McConnell, Obama backer duel over economy

The Senate's top Republican and a spokesman for President Obama argued Sunday about how to address the 2012 campaign's top issue: Jobs.

Senate Minority Leader Mitch McConnell, R-Ky., said Obama policies such as the health care law and financial regulations are "slowing the economy down" and making it hard to create jobs.

"We've got plenty to run against," McConnell said on CNN's State of the Union. "Clearly what they're doing is not working."

Former White House press secretary Robert Gibbs, a surrogate for Obama's re-election team, said on CNN that the economy is coming back from near-collapse, "and it takes a while to dig out of that hole."

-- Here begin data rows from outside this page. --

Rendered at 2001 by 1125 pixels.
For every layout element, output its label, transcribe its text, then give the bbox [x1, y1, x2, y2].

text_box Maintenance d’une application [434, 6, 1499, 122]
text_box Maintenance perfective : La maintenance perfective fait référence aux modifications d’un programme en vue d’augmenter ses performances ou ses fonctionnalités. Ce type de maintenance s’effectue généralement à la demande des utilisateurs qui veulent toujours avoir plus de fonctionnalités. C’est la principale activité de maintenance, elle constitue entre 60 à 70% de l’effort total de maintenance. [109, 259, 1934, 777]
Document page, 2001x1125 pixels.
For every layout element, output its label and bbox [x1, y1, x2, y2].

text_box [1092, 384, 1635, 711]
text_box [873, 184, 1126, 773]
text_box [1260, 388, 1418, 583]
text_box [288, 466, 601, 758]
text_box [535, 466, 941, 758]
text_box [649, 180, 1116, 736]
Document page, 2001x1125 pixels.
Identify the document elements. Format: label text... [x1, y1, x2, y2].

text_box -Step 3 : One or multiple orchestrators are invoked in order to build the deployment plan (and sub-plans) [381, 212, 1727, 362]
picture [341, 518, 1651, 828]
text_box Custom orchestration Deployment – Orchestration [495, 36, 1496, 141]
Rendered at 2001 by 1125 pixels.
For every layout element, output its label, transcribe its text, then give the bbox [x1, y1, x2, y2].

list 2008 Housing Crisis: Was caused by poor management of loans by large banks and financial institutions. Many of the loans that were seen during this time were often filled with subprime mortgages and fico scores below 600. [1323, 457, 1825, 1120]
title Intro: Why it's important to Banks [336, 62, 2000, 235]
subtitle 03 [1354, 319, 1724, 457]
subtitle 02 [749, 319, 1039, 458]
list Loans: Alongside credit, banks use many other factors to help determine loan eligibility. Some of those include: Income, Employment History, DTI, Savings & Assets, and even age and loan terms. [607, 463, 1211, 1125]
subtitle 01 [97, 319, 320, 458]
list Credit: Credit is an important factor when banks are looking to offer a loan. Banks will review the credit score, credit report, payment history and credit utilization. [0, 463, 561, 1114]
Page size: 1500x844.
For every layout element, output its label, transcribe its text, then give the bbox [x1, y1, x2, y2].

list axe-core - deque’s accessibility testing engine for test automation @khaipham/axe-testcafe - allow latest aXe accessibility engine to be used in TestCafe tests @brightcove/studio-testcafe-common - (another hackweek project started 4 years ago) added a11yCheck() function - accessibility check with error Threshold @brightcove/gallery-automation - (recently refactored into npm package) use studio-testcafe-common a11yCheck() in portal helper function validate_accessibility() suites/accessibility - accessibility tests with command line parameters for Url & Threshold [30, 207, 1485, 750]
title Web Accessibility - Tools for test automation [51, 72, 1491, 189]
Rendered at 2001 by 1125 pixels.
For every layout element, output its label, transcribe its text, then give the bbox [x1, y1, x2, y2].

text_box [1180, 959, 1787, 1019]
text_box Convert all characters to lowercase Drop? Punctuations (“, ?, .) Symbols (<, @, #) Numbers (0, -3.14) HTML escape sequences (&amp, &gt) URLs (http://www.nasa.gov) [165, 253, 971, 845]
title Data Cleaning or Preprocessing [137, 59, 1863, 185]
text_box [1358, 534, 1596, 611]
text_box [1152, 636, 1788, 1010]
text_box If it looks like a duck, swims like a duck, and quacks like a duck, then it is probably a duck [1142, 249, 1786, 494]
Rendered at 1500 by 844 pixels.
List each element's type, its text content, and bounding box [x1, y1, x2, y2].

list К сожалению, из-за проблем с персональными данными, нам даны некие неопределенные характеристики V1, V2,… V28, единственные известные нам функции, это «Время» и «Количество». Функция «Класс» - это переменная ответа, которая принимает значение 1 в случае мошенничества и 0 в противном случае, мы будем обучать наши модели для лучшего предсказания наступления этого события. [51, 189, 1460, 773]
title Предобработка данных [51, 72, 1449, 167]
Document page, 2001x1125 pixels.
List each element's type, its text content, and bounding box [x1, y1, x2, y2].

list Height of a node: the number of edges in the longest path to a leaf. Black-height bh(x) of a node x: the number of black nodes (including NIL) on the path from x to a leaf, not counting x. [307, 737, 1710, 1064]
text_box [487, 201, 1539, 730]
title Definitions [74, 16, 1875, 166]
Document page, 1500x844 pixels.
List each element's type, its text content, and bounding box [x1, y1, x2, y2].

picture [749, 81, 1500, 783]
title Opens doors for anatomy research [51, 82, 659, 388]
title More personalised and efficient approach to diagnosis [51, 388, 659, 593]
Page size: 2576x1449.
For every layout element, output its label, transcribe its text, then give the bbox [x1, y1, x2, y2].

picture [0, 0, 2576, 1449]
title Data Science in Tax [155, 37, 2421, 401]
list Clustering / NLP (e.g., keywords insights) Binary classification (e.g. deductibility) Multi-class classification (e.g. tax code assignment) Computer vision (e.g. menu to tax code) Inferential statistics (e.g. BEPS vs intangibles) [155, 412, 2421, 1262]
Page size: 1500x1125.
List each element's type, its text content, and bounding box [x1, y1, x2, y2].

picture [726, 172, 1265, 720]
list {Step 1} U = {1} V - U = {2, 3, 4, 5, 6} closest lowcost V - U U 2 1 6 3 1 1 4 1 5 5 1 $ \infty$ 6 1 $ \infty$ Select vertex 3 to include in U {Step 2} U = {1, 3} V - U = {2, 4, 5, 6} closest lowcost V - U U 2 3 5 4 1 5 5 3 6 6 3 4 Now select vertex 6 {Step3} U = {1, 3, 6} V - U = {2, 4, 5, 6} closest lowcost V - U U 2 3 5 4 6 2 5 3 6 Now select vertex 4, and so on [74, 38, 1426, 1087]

Gibbs said that proposals by Republican Mitt Romney and other Republicans amount to nothing more than tax breaks for the wealthy and fewer regulations for business, the recipe tried during the George W. Bush years and found wanting.

"We tried it in eight years and it ended in this huge economic calamity," Gibbs said.

Gibbs and McConnell spoke two days after a new Labor Department report said the economy added only 80,000 new jobs in June, with the unemployment rate staying at only 8.2%.

Obama's approach is steadily working, Gibbs said, with an emphasis on such middle class concerns as education and health care.

"We've made progress," Gibbs said, "but we've got a long way to go."